DATA

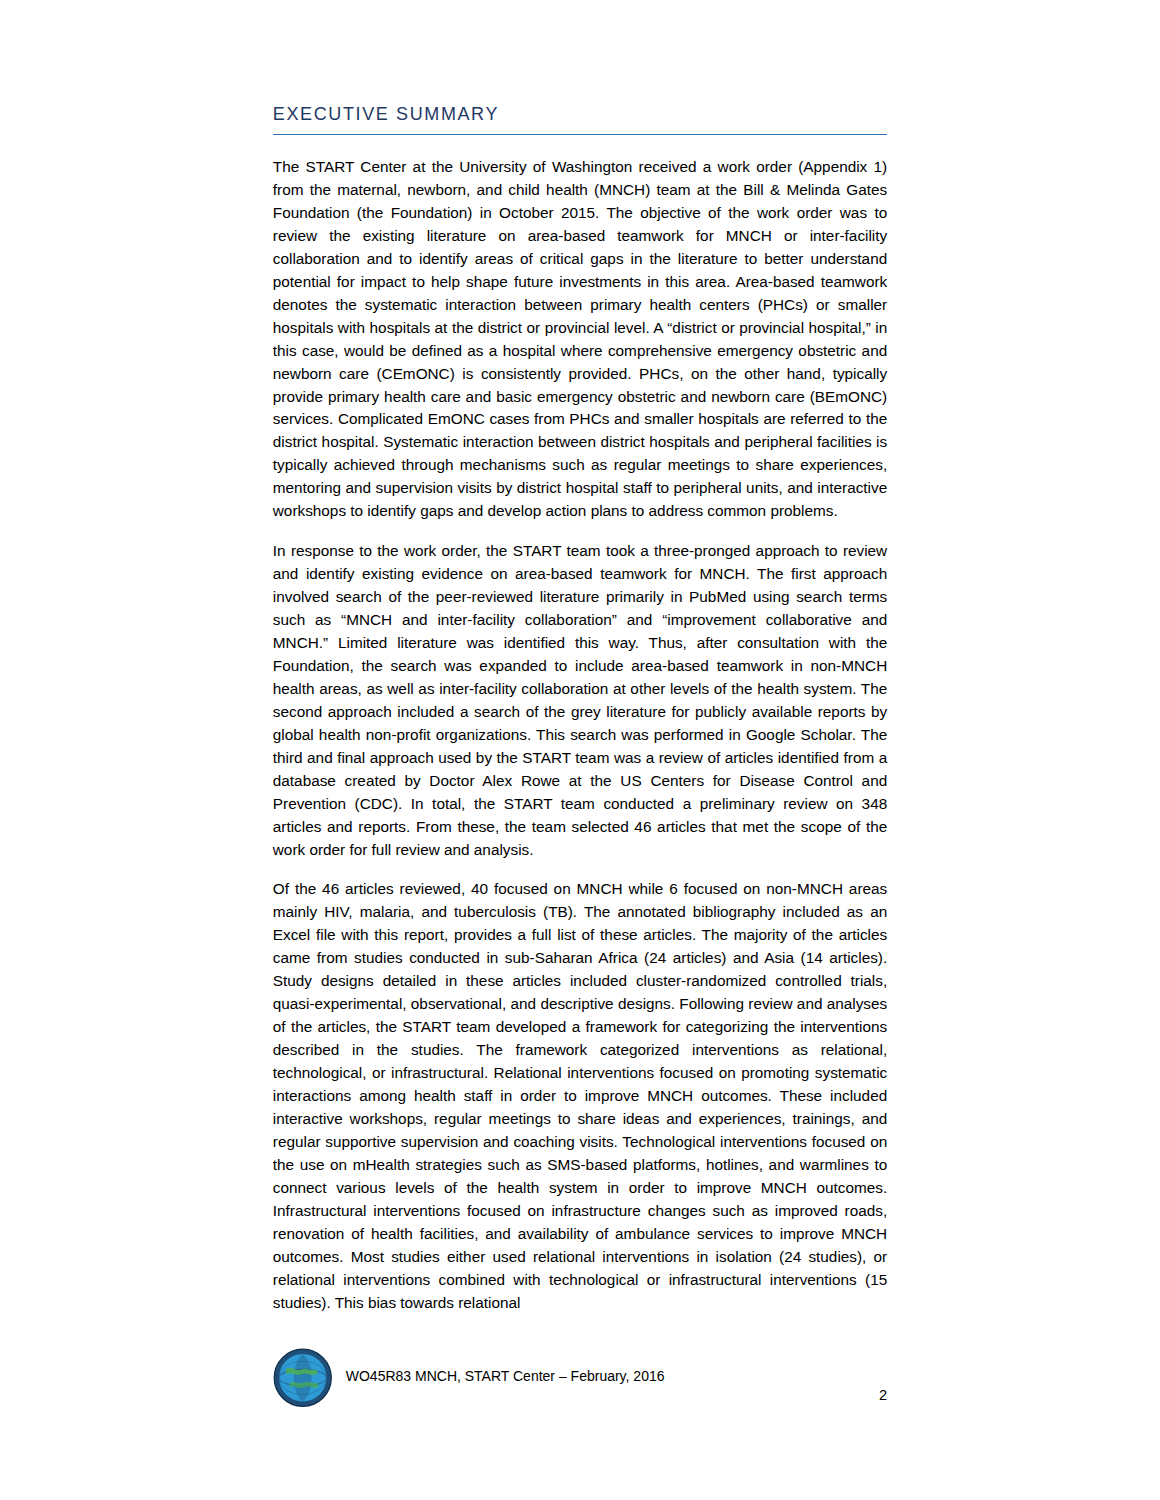Executive Summary
The START Center at the University of Washington received a work order (Appendix 1) from the maternal, newborn, and child health (MNCH) team at the Bill & Melinda Gates Foundation (the Foundation) in October 2015. The objective of the work order was to review the existing literature on area-based teamwork for MNCH or inter-facility collaboration and to identify areas of critical gaps in the literature to better understand potential for impact to help shape future investments in this area. Area-based teamwork denotes the systematic interaction between primary health centers (PHCs) or smaller hospitals with hospitals at the district or provincial level. A “district or provincial hospital,” in this case, would be defined as a hospital where comprehensive emergency obstetric and newborn care (CEmONC) is consistently provided. PHCs, on the other hand, typically provide primary health care and basic emergency obstetric and newborn care (BEmONC) services. Complicated EmONC cases from PHCs and smaller hospitals are referred to the district hospital. Systematic interaction between district hospitals and peripheral facilities is typically achieved through mechanisms such as regular meetings to share experiences, mentoring and supervision visits by district hospital staff to peripheral units, and interactive workshops to identify gaps and develop action plans to address common problems.
In response to the work order, the START team took a three-pronged approach to review and identify existing evidence on area-based teamwork for MNCH. The first approach involved search of the peer-reviewed literature primarily in PubMed using search terms such as “MNCH and inter-facility collaboration” and “improvement collaborative and MNCH.” Limited literature was identified this way. Thus, after consultation with the Foundation, the search was expanded to include area-based teamwork in non-MNCH health areas, as well as inter-facility collaboration at other levels of the health system. The second approach included a search of the grey literature for publicly available reports by global health non-profit organizations. This search was performed in Google Scholar. The third and final approach used by the START team was a review of articles identified from a database created by Doctor Alex Rowe at the US Centers for Disease Control and Prevention (CDC). In total, the START team conducted a preliminary review on 348 articles and reports. From these, the team selected 46 articles that met the scope of the work order for full review and analysis.
Of the 46 articles reviewed, 40 focused on MNCH while 6 focused on non-MNCH areas mainly HIV, malaria, and tuberculosis (TB). The annotated bibliography included as an Excel file with this report, provides a full list of these articles. The majority of the articles came from studies conducted in sub-Saharan Africa (24 articles) and Asia (14 articles). Study designs detailed in these articles included cluster-randomized controlled trials, quasi-experimental, observational, and descriptive designs. Following review and analyses of the articles, the START team developed a framework for categorizing the interventions described in the studies. The framework categorized interventions as relational, technological, or infrastructural. Relational interventions focused on promoting systematic interactions among health staff in order to improve MNCH outcomes. These included interactive workshops, regular meetings to share ideas and experiences, trainings, and regular supportive supervision and coaching visits. Technological interventions focused on the use on mHealth strategies such as SMS-based platforms, hotlines, and warmlines to connect various levels of the health system in order to improve MNCH outcomes. Infrastructural interventions focused on infrastructure changes such as improved roads, renovation of health facilities, and availability of ambulance services to improve MNCH outcomes. Most studies either used relational interventions in isolation (24 studies), or relational interventions combined with technological or infrastructural interventions (15 studies). This bias towards relational
WO45R83 MNCH, START Center – February, 2016
2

WHAT YOU SHOULD DO
Each record must be repeated exactly, and no picture may be carried over.

SOLUTION FOR THIS EXERCISE
Executive Summary
The START Center at the University of Washington received a work order (Appendix 1) from the maternal, newborn, and child health (MNCH) team at the Bill & Melinda Gates Foundation (the Foundation) in October 2015. The objective of the work order was to review the existing literature on area-based teamwork for MNCH or inter-facility collaboration and to identify areas of critical gaps in the literature to better understand potential for impact to help shape future investments in this area. Area-based teamwork denotes the systematic interaction between primary health centers (PHCs) or smaller hospitals with hospitals at the district or provincial level. A “district or provincial hospital,” in this case, would be defined as a hospital where comprehensive emergency obstetric and newborn care (CEmONC) is consistently provided. PHCs, on the other hand, typically provide primary health care and basic emergency obstetric and newborn care (BEmONC) services. Complicated EmONC cases from PHCs and smaller hospitals are referred to the district hospital. Systematic interaction between district hospitals and peripheral facilities is typically achieved through mechanisms such as regular meetings to share experiences, mentoring and supervision visits by district hospital staff to peripheral units, and interactive workshops to identify gaps and develop action plans to address common problems.
In response to the work order, the START team took a three-pronged approach to review and identify existing evidence on area-based teamwork for MNCH. The first approach involved search of the peer-reviewed literature primarily in PubMed using search terms such as “MNCH and inter-facility collaboration” and “improvement collaborative and MNCH.” Limited literature was identified this way. Thus, after consultation with the Foundation, the search was expanded to include area-based teamwork in non-MNCH health areas, as well as inter-facility collaboration at other levels of the health system. The second approach included a search of the grey literature for publicly available reports by global health non-profit organizations. This search was performed in Google Scholar. The third and final approach used by the START team was a review of articles identified from a database created by Doctor Alex Rowe at the US Centers for Disease Control and Prevention (CDC). In total, the START team conducted a preliminary review on 348 articles and reports. From these, the team selected 46 articles that met the scope of the work order for full review and analysis.
Of the 46 articles reviewed, 40 focused on MNCH while 6 focused on non-MNCH areas mainly HIV, malaria, and tuberculosis (TB). The annotated bibliography included as an Excel file with this report, provides a full list of these articles. The majority of the articles came from studies conducted in sub-Saharan Africa (24 articles) and Asia (14 articles). Study designs detailed in these articles included cluster-randomized controlled trials, quasi-experimental, observational, and descriptive designs. Following review and analyses of the articles, the START team developed a framework for categorizing the interventions described in the studies. The framework categorized interventions as relational, technological, or infrastructural. Relational interventions focused on promoting systematic interactions among health staff in order to improve MNCH outcomes. These included interactive workshops, regular meetings to share ideas and experiences, trainings, and regular supportive supervision and coaching visits. Technological interventions focused on the use on mHealth strategies such as SMS-based platforms, hotlines, and warmlines to connect various levels of the health system in order to improve MNCH outcomes. Infrastructural interventions focused on infrastructure changes such as improved roads, renovation of health facilities, and availability of ambulance services to improve MNCH outcomes. Most studies either used relational interventions in isolation (24 studies), or relational interventions combined with technological or infrastructural interventions (15 studies). This bias towards relational
WO45R83 MNCH, START Center – February, 2016
2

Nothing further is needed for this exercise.